Está em discussão saber se «Eu parece-me...» é uma construção incorrecta, como referi em resposta anterior (de 25/9/2001), ou se é correcto o seu emprego, considerando-se um anacoluto utilizado para dar relevo à entidade a que o sujeito se refere (neste caso, «Eu»).
Trata-se, efectivamente, de uma construção anacolútica. O anacoluto é uma construção gramatical em que há falta de concordância entre relativo e antecedente, aposto e nome ou sujeito e predicado, que se ligam apenas pelo sentido evidente da frase, e não pelas regras da sintaxe. Uma ou mais palavras do início de uma oração não se ligam sintacticamente ao que vem depois, havendo uma falta de rigorosa concordância, regência ou ligação entre os elementos da oração. No anacoluto interrompe-se o membro inicial de um período, introduzindo-se uma outra sequência de discurso e retomando-se de seguida a referência a esse elemento inicial, mas sem concordância sintáctica.
Este processo pode ser utilizado com intenções estilísticas e tornar-se um recurso que valoriza o tal termo inicial que não estabelece concordância sintáctica com o resto da oração, como acontece nos exemplos de anacolutos que transcrevo de seguida, nos quais está sublinhado o termo “abandonado” e o retomar da ideia que com ele se relaciona (sem concordância sintáctica):
1. «Este povo que é meu, por quem derramo/ as lágrimas que em vão caídas vejo,/ (...)por ele a ti rogando, choro e bramo» (Camões, Os Lusíadas, II, 40).
2. «Vereis este, que agora, pressuroso,/ por tantos medos o Indo vai buscando,/ tremer dele Neptuno de medroso,/ sem vento suas águas encrespando» (Camões, Os Lusíadas, II, 47).
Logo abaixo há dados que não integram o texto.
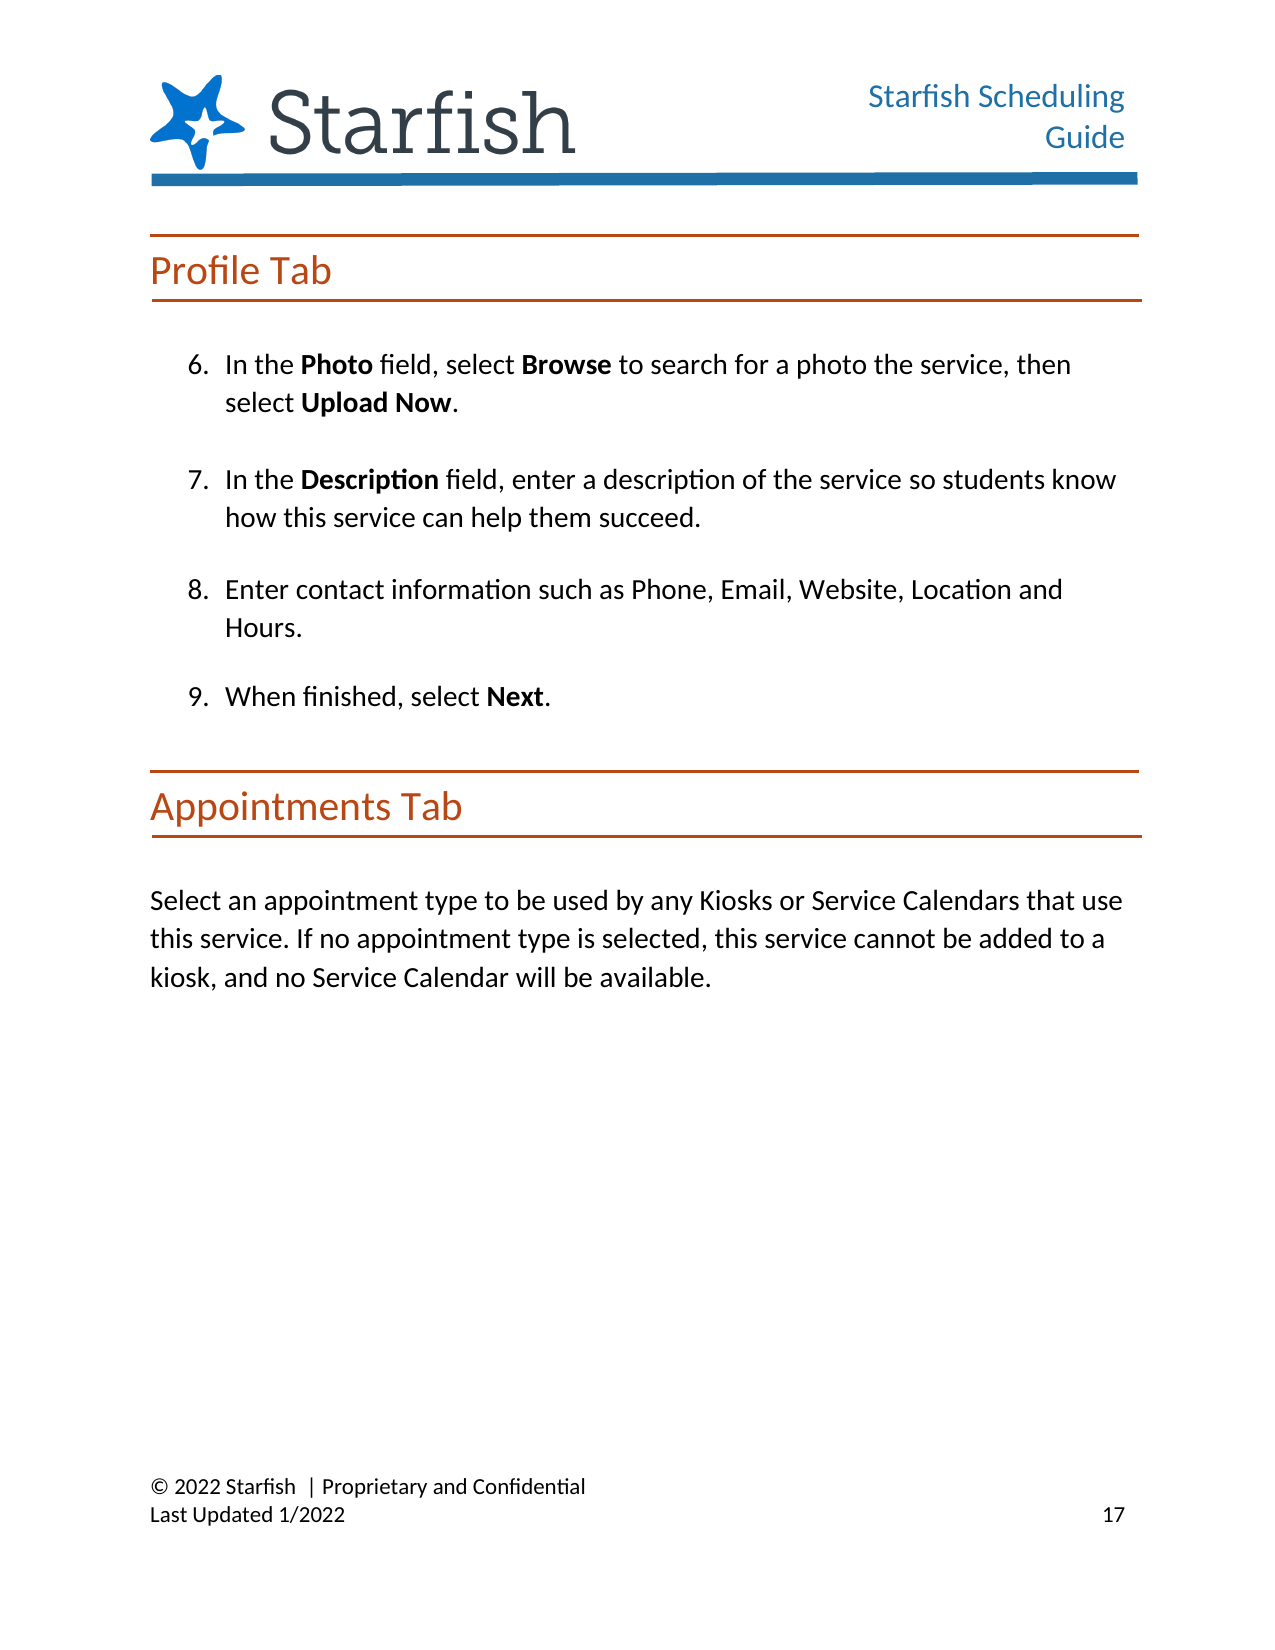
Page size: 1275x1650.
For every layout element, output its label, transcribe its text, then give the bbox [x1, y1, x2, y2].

3. «Eu, que cair não pude neste engano/ (que é grande dos amantes a cegueira),/ encheram-me com grandes abondanças/ o peito de desejos e esperanças.» (Camões, V, 54).
No entanto, em geral, o anacoluto é considerado um vício de linguagem. Resulta esse vício do facto de a linguagem não acompanhar um pensamento em que as ideias surgem rapidamente. Começa-se a dizer alguma coisa sem se calcular bem que rumo vai levar a frase para terminar o que se quer dizer, a determinado momento não se encontra bem a ligação com o que já está dito, faz-se uma ligeira pausa e procura-se saída numa construção em que desaparece a concordância sintáctica com o início da frase.
Considero que a expressão «Eu parece-me que» é um desses exemplos de anacolutos a evitar por quem queira falar e escrever correctamente a língua, pois o termo inicial «eu» não está valorizado com uma expressão que de seguida se lhe refira (como nos exemplos acima) e que permita depois a quebra da concordância sintáctica (dada a distanciação entre os dois termos da oração), sendo, pois, essa ligação imediata de um sujeito na primeira pessoa («eu») com um verbo na terceira pessoa («parece») sentida como incorrecta, não parecendo visível a intencionalidade estilística do falante.